The latter two are at the centre of the story which gives the book its title; the death in February 1855, apparently by the shock of seeing a ghost in a cellar, of Hannah Rallison, a 48 year old labourer’s wife. This ghost had first been seen by Harriet Ward, a 31 year old shopkeeper’s widow who had dabbled in Spiritualism and had recently converted to Mormonism, in the cellar of the family she was lodging with. This spectre at first appeared to be motivated by the need to show where buried treasure was laid, a traditional ghost story motif, later on the ghost became a murder victim out for revenge. Another classic motif and, of course, basically the same one that led to the birth of the spiritualist movement. Harriet Ward became involved in 'telepathic' communications with the said ghost, and in many ways seems to have been a prototype of the ghost hunting psychic of modern time.

In what was a fairly typical experience of the time, the area, Campo Lane, became filled with flash mobs, including the local muggers.
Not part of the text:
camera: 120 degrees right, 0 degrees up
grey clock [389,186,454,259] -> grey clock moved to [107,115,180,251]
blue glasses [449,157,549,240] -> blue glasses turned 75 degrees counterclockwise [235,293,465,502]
There were a number of such incidents in Sheffield in the Victorian period, and dealing with ghosts, real, imagined or fraudulent seems have been such a regular experience, that on his retirement as the doyen of Sheffield police force, Detective Inspector Jacob Bradbury was described as “a scourge of apparitions ... who won’t let a poor ghost live in his division”.

It is not surprising that among the apparitions haunting Victorian Sheffield was our old friend Springheel(ed) Jack, whose chief local hangout was at Broomhill Park. Clarke notes wryly that Jacks legend grew so in the local area, that one Internet site has him jumping over a 1960s tower block! Perhaps more surprising is that Sheffield had its own version of the Devil’s Hoofprints, in the garden of a Loxley solicitor, Mr Blackwell, a couple of months after those in Devon.

Clarke’s portrait of Victorian Sheffield could stand in for many of the northern towns of the period; many of the inhabitants were first or second generation migrants from a countryside that was still easily accessible, and from which the old beliefs, documented by local folklorists such as Sydney Oldhall Addy, Henry Tatton and John Holland, had yet not been completely eliminated by the elementary schools and the railways. What Clarke shows is that there really isn’t a clear distinction between modern 'urban folklore' and the folklore of tradition; nor have there really been any ccult revivals' because the thing never went away. Fairies and witches become boggarts; boggarts become ghosts and poltergeists, which in turn become aliens, just as jack o'lanterns become airships and then spaceships.

Highly recommended not only to Sheffield folk but to all interested in ghost stories, folklore and the history of urbanisation. It would nice to see this book inspire others to do similar studies of their own towns.